Beginning with the line containing "городов Грузии для покупки недвижимости. Сюда" and going on through the line containing "Dzieje najnowsze", the lines below are to be returned exactly, pictures excluded and nothing added.

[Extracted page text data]
——

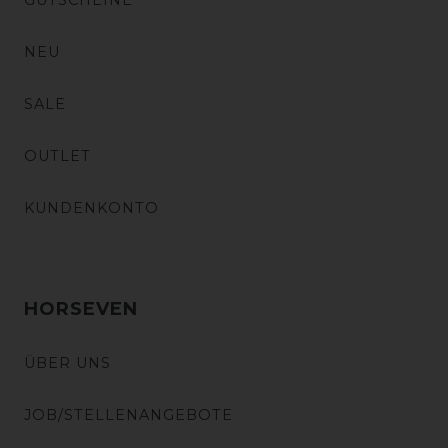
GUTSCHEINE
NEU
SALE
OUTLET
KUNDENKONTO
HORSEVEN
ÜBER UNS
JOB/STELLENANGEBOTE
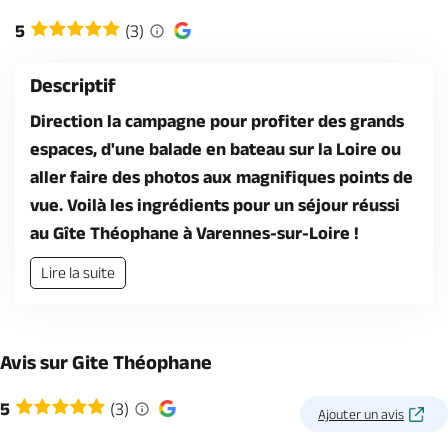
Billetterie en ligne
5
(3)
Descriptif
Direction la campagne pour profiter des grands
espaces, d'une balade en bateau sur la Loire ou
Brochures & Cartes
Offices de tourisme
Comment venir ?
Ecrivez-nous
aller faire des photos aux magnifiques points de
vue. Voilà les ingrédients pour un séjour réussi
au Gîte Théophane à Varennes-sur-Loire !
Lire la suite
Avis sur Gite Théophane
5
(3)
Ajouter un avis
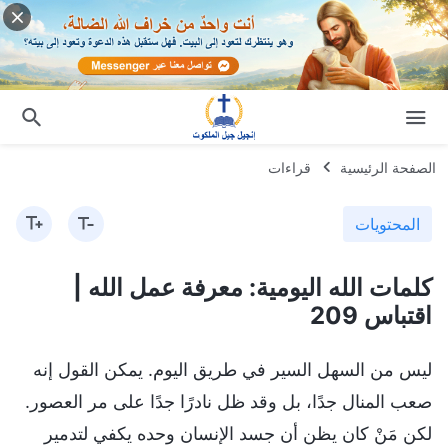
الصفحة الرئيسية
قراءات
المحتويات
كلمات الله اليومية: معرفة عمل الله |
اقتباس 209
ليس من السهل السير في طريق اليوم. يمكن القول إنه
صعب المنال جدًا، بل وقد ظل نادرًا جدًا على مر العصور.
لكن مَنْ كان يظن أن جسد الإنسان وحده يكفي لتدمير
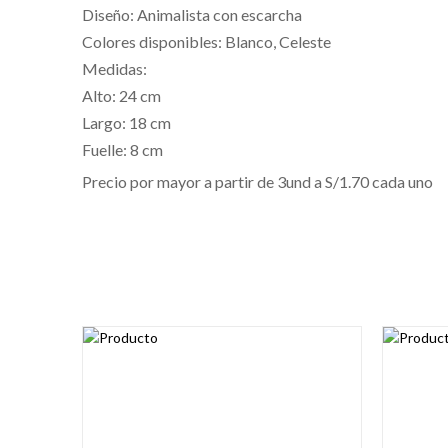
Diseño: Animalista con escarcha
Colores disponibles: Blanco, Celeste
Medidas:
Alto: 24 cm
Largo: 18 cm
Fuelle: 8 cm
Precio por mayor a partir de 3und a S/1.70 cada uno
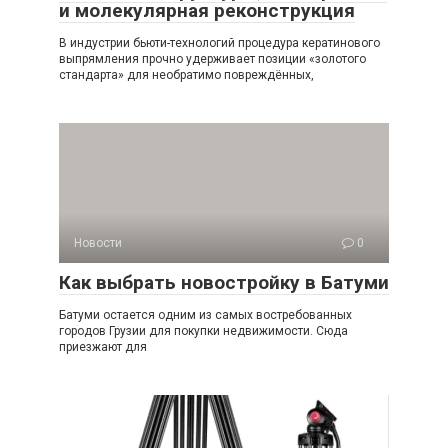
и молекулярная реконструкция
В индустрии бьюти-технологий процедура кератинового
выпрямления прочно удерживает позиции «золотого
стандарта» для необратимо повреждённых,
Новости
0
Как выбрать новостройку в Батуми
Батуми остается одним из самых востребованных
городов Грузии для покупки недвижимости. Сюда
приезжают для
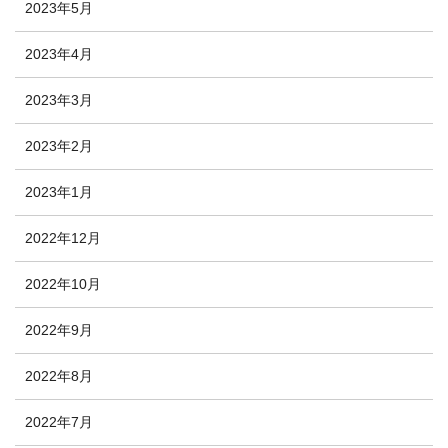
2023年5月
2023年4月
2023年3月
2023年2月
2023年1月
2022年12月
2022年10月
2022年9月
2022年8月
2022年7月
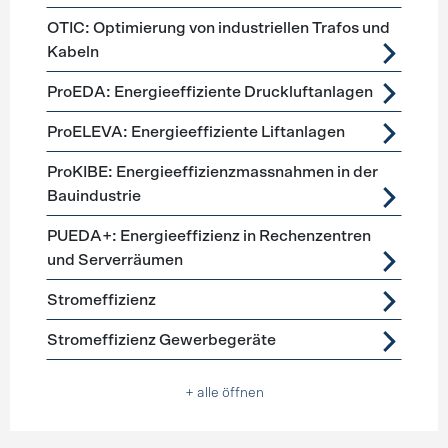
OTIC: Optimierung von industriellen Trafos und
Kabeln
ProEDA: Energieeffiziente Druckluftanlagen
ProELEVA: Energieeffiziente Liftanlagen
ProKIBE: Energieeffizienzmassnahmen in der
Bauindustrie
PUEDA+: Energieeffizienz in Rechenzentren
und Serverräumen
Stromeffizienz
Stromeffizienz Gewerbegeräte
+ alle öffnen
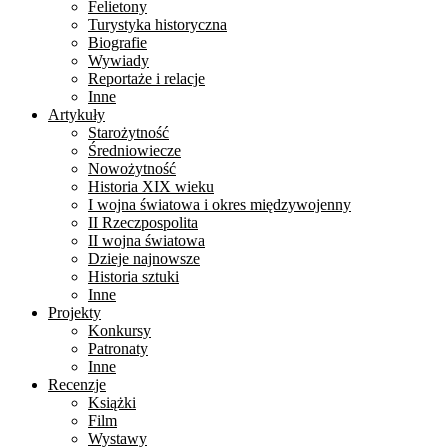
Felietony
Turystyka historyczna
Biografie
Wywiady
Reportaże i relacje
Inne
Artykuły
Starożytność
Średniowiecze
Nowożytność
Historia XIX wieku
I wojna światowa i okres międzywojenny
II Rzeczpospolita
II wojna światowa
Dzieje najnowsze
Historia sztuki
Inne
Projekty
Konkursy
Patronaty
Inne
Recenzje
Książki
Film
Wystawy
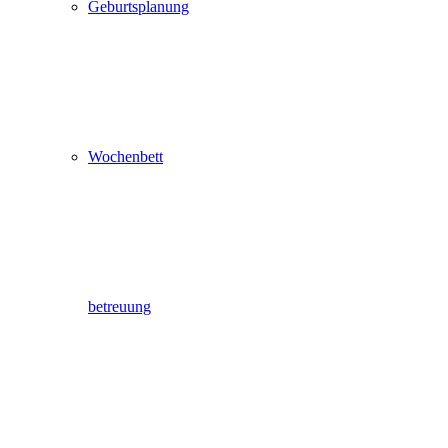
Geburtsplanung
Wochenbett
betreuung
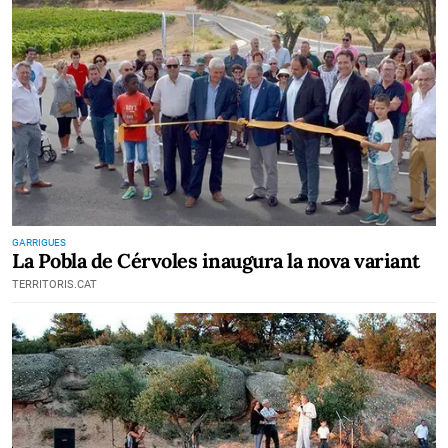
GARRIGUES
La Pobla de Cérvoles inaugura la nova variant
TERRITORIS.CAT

——

• **EXERCISE OUTPUT**:
городов Грузии для покупки недвижимости. Сюда
приезжают для
2023年5月
2023年4月
2023年3月
2023年2月
2023年1月
2022年12月
2022年10月
2022年9月
2022年8月
2022年7月
OTIC: Optimierung von industriellen Trafos und
Kabeln
ProEDA: Energieeffiziente Druckluftanlagen
ProELEVA: Energieeffiziente Liftanlagen
ProKIBE: Energieeffizienzmassnahmen in der
Bauindustrie
PUEDA+: Energieeffizienz in Rechenzentren
und Serverräumen
Stromeffizienz
Stromeffizienz Gewerbegeräte
+ alle öffnen
Felietony
Turystyka historyczna
Biografie
Wywiady
Reportaże i relacje
Inne
Artykuły
Starożytność
Średniowiecze
Nowożytność
Historia XIX wieku
I wojna światowa i okres międzywojenny
II Rzeczpospolita
II wojna światowa
Dzieje najnowsze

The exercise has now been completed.